The parse tree is, however, equivalent to "if"(x, 3, 4)

To faithfully reproduce any "if" construct, one needs to store at
least four comment structures (for "if", "(", ")",and "else") with it.
General function calls have roughly three per actual argument (after
the ',' and before and after the '=').

As you may have gathered, if you set out to get it right this way,
things quickly get unwieldy.

An alternate suggestion (by Robert at the Vienna meeting) is to "store
the text with the function". I am more and more inclined to think that
this is the viable way to proceed. It takes up a bit of space, but so
what? There are several other questions coming up, though:

(1) can one be sure that the text and the parse tree is in sync?
(2) can we retain the automatic indentation when editing?
(3) what does one do with function definitions within functions?

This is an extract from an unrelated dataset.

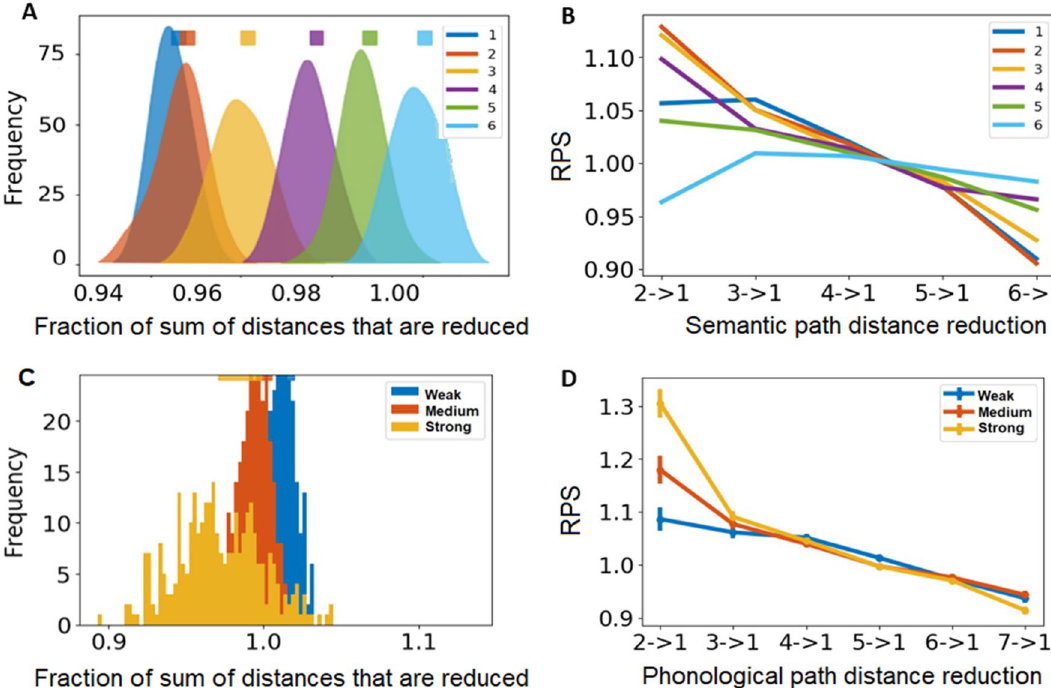
Figure 3. The effect of adding non-overlapping phonological/semantic links to the semantic/phonological layer. ( A ) The ratio between the sum of distances that were reduced in the semantic layer by adding non- overlapping phonological links of different distances and by adding randomly chosen links (adding random links corresponds to 1.00 in the x-axis). The smooth kernel histogram distribution is shown for 300 realizations. The rectangles represent the mean and standard deviation of the specific phonological-distance distributions. ( B ) Ratio between the number of semantic path distances that were reduced to a distance of one due to adding non-overlapping phonological links and the analogues for adding random links. The x-axis is the specific semantic path distances that were reduced. Y-axis: Ratio of Path Shortening (RPS). ( C ) The ratio between the sum of distances that were reduced in the phonological layer by adding non-overlapping semantic links from different strengths (weak, medium and strong) and by adding randomly chosen links. The distribution is shown for 300 realizations. The rectangles are colored according to the phonological path distance represents the mean and the standard deviation of the distributions. ( D ) Ratio between the number of phonological path distances that were reduced to a distance of one due to adding non-overlapping semantic links and the analogues for adding random links. The x-axis is the specific phonological path distances that were reduced. Y-axis: Ratio of Path Shortening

(1) I don't think so. As long as there's a parse step involved in the
definition, it is easy enough, but body()<- and formals()<- is
bound to spoil the fun. One could adopt the convention that such
operations destroy the comment structure (if a function has no
stored text, just use the old deparsing technique). That would
leave only direct manipulations of parse trees as a source for
inconsistency, in which case it would be fair to let the user
deserve what he gets.

(2) (and I think this is useful for debugging, etc.). One thing that
one might do is to store the code in tokenized form more or less
as the lexical analyser generates it. Then just add the
indentation when printing.

(3) I think it is necessary to store the text *both* with the inner
and the outer function. It is not too hard to think of schemes
to keep track of which parts of a token stream are to be cut out
and stored with the "function" tokens (and, when the definition is
evaluated, with the resulting function object).